◆ Records for this task ◆
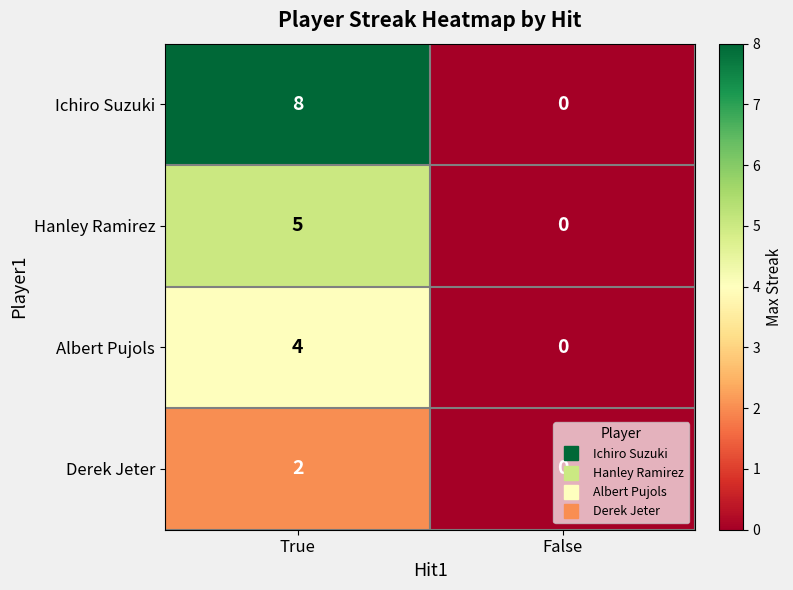

Rank the series at True from highest to lowest value.

Ichiro Suzuki, Hanley Ramirez, Albert Pujols, Derek Jeter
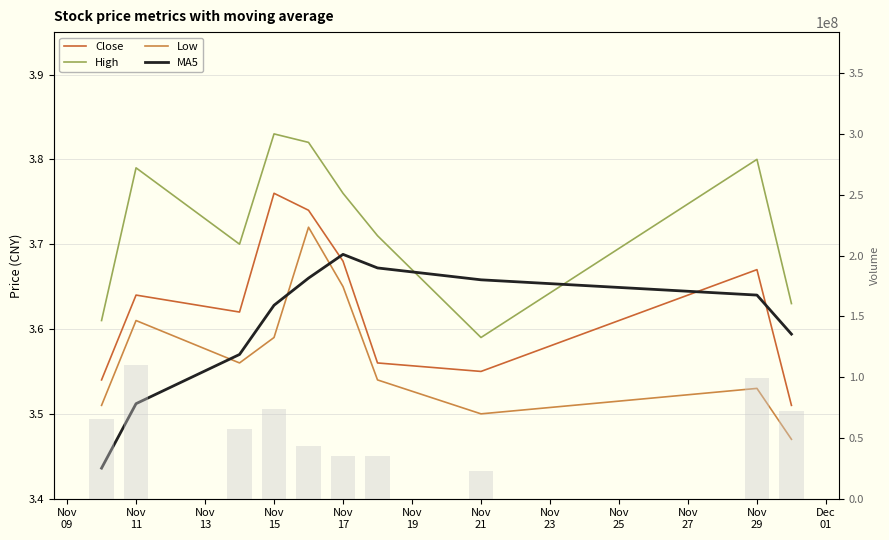

What is the difference between the highest and lowest values at Nov 21?

0.2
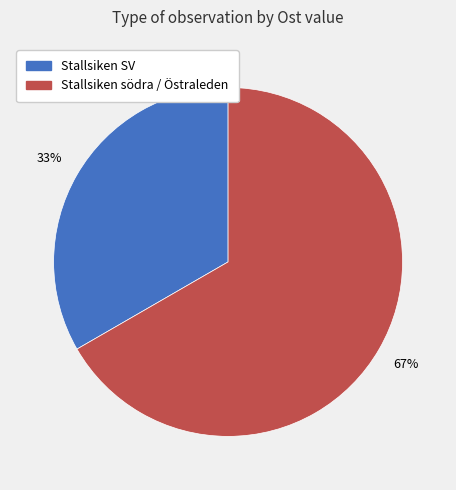

Is it true that Stallsiken SV is 33% of the pie?

True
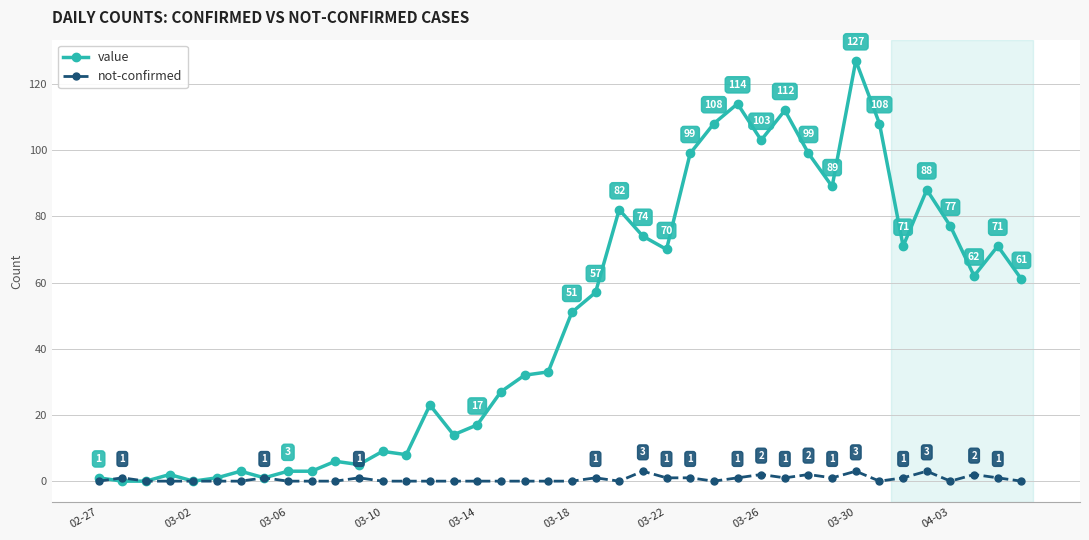

True or false: value has more than 2 interior local peaks.

True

◆ Task prompt ◆
Please rewrite the part of the listing that opens with the line containing "Is it true that" and runs through the end of the listing, with "interior" replaced by "internal" and nothing else altered. Leave the pictures out of your answer.

◆ Final answer ◆
Is it true that Stallsiken SV is 33% of the pie?

True

True or false: value has more than 2 internal local peaks.

True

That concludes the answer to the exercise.